__Exercise requirements__
Switch every "common name" in the items below to "vernacular name" and reproduce all the lines with nothing else altered.

__Provided data__

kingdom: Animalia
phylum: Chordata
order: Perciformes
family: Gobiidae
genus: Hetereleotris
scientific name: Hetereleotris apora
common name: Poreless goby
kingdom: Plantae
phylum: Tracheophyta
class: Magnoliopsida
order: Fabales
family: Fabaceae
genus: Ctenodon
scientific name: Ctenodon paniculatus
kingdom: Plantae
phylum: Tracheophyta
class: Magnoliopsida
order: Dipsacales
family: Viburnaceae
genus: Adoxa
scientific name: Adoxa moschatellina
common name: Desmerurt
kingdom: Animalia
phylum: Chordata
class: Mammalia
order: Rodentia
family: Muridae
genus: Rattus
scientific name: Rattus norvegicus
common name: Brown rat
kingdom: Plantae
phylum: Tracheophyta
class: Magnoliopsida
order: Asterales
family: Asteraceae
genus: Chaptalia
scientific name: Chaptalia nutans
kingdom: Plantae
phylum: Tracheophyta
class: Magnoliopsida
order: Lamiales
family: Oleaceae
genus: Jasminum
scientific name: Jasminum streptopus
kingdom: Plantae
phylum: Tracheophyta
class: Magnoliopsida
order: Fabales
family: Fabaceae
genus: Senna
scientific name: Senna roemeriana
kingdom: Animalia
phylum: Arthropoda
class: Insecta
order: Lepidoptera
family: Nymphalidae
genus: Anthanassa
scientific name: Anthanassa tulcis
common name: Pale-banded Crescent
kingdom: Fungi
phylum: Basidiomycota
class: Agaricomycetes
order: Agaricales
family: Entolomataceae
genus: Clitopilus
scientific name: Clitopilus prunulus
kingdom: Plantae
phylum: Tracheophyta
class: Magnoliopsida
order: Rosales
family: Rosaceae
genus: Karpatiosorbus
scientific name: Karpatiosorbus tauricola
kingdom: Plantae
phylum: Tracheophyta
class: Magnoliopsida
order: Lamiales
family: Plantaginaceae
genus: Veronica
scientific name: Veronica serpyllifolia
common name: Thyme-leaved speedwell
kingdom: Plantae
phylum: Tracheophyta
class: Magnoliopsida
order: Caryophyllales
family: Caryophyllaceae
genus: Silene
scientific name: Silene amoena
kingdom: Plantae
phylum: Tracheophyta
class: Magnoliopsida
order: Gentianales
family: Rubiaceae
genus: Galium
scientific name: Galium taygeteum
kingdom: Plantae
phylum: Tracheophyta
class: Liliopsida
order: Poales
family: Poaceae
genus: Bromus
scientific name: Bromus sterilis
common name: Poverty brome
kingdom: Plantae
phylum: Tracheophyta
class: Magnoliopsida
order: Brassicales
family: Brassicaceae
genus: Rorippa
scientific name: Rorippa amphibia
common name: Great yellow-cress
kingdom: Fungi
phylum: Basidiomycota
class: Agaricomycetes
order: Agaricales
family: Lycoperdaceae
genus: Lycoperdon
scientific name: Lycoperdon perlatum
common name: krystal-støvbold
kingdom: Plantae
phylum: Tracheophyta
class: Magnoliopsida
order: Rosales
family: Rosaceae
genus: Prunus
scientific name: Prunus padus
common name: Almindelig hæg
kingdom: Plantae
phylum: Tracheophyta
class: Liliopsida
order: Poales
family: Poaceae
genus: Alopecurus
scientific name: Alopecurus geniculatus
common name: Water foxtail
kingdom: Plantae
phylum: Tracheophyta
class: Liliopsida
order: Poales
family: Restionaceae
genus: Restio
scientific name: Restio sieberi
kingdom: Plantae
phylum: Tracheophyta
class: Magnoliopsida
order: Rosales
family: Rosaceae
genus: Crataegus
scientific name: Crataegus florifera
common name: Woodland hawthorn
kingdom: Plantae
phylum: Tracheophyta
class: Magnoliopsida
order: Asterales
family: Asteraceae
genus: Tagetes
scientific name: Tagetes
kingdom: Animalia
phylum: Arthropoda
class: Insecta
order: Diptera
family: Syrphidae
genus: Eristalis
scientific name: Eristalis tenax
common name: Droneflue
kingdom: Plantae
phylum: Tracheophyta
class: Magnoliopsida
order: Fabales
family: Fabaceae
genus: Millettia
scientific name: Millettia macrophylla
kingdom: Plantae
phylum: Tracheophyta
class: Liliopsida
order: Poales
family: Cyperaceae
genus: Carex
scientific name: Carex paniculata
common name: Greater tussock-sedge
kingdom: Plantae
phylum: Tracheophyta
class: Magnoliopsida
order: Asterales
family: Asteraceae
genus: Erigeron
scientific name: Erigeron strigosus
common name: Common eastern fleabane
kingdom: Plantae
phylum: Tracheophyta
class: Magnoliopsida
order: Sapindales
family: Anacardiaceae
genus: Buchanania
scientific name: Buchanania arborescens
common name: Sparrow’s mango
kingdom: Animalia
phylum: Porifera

__Response for this exercise__
kingdom: Animalia
phylum: Chordata
order: Perciformes
family: Gobiidae
genus: Hetereleotris
scientific name: Hetereleotris apora
vernacular name: Poreless goby
kingdom: Plantae
phylum: Tracheophyta
class: Magnoliopsida
order: Fabales
family: Fabaceae
genus: Ctenodon
scientific name: Ctenodon paniculatus
kingdom: Plantae
phylum: Tracheophyta
class: Magnoliopsida
order: Dipsacales
family: Viburnaceae
genus: Adoxa
scientific name: Adoxa moschatellina
vernacular name: Desmerurt
kingdom: Animalia
phylum: Chordata
class: Mammalia
order: Rodentia
family: Muridae
genus: Rattus
scientific name: Rattus norvegicus
vernacular name: Brown rat
kingdom: Plantae
phylum: Tracheophyta
class: Magnoliopsida
order: Asterales
family: Asteraceae
genus: Chaptalia
scientific name: Chaptalia nutans
kingdom: Plantae
phylum: Tracheophyta
class: Magnoliopsida
order: Lamiales
family: Oleaceae
genus: Jasminum
scientific name: Jasminum streptopus
kingdom: Plantae
phylum: Tracheophyta
class: Magnoliopsida
order: Fabales
family: Fabaceae
genus: Senna
scientific name: Senna roemeriana
kingdom: Animalia
phylum: Arthropoda
class: Insecta
order: Lepidoptera
family: Nymphalidae
genus: Anthanassa
scientific name: Anthanassa tulcis
vernacular name: Pale-banded Crescent
kingdom: Fungi
phylum: Basidiomycota
class: Agaricomycetes
order: Agaricales
family: Entolomataceae
genus: Clitopilus
scientific name: Clitopilus prunulus
kingdom: Plantae
phylum: Tracheophyta
class: Magnoliopsida
order: Rosales
family: Rosaceae
genus: Karpatiosorbus
scientific name: Karpatiosorbus tauricola
kingdom: Plantae
phylum: Tracheophyta
class: Magnoliopsida
order: Lamiales
family: Plantaginaceae
genus: Veronica
scientific name: Veronica serpyllifolia
vernacular name: Thyme-leaved speedwell
kingdom: Plantae
phylum: Tracheophyta
class: Magnoliopsida
order: Caryophyllales
family: Caryophyllaceae
genus: Silene
scientific name: Silene amoena
kingdom: Plantae
phylum: Tracheophyta
class: Magnoliopsida
order: Gentianales
family: Rubiaceae
genus: Galium
scientific name: Galium taygeteum
kingdom: Plantae
phylum: Tracheophyta
class: Liliopsida
order: Poales
family: Poaceae
genus: Bromus
scientific name: Bromus sterilis
vernacular name: Poverty brome
kingdom: Plantae
phylum: Tracheophyta
class: Magnoliopsida
order: Brassicales
family: Brassicaceae
genus: Rorippa
scientific name: Rorippa amphibia
vernacular name: Great yellow-cress
kingdom: Fungi
phylum: Basidiomycota
class: Agaricomycetes
order: Agaricales
family: Lycoperdaceae
genus: Lycoperdon
scientific name: Lycoperdon perlatum
vernacular name: krystal-støvbold
kingdom: Plantae
phylum: Tracheophyta
class: Magnoliopsida
order: Rosales
family: Rosaceae
genus: Prunus
scientific name: Prunus padus
vernacular name: Almindelig hæg
kingdom: Plantae
phylum: Tracheophyta
class: Liliopsida
order: Poales
family: Poaceae
genus: Alopecurus
scientific name: Alopecurus geniculatus
vernacular name: Water foxtail
kingdom: Plantae
phylum: Tracheophyta
class: Liliopsida
order: Poales
family: Restionaceae
genus: Restio
scientific name: Restio sieberi
kingdom: Plantae
phylum: Tracheophyta
class: Magnoliopsida
order: Rosales
family: Rosaceae
genus: Crataegus
scientific name: Crataegus florifera
vernacular name: Woodland hawthorn
kingdom: Plantae
phylum: Tracheophyta
class: Magnoliopsida
order: Asterales
family: Asteraceae
genus: Tagetes
scientific name: Tagetes
kingdom: Animalia
phylum: Arthropoda
class: Insecta
order: Diptera
family: Syrphidae
genus: Eristalis
scientific name: Eristalis tenax
vernacular name: Droneflue
kingdom: Plantae
phylum: Tracheophyta
class: Magnoliopsida
order: Fabales
family: Fabaceae
genus: Millettia
scientific name: Millettia macrophylla
kingdom: Plantae
phylum: Tracheophyta
class: Liliopsida
order: Poales
family: Cyperaceae
genus: Carex
scientific name: Carex paniculata
vernacular name: Greater tussock-sedge
kingdom: Plantae
phylum: Tracheophyta
class: Magnoliopsida
order: Asterales
family: Asteraceae
genus: Erigeron
scientific name: Erigeron strigosus
vernacular name: Common eastern fleabane
kingdom: Plantae
phylum: Tracheophyta
class: Magnoliopsida
order: Sapindales
family: Anacardiaceae
genus: Buchanania
scientific name: Buchanania arborescens
vernacular name: Sparrow’s mango
kingdom: Animalia
phylum: Porifera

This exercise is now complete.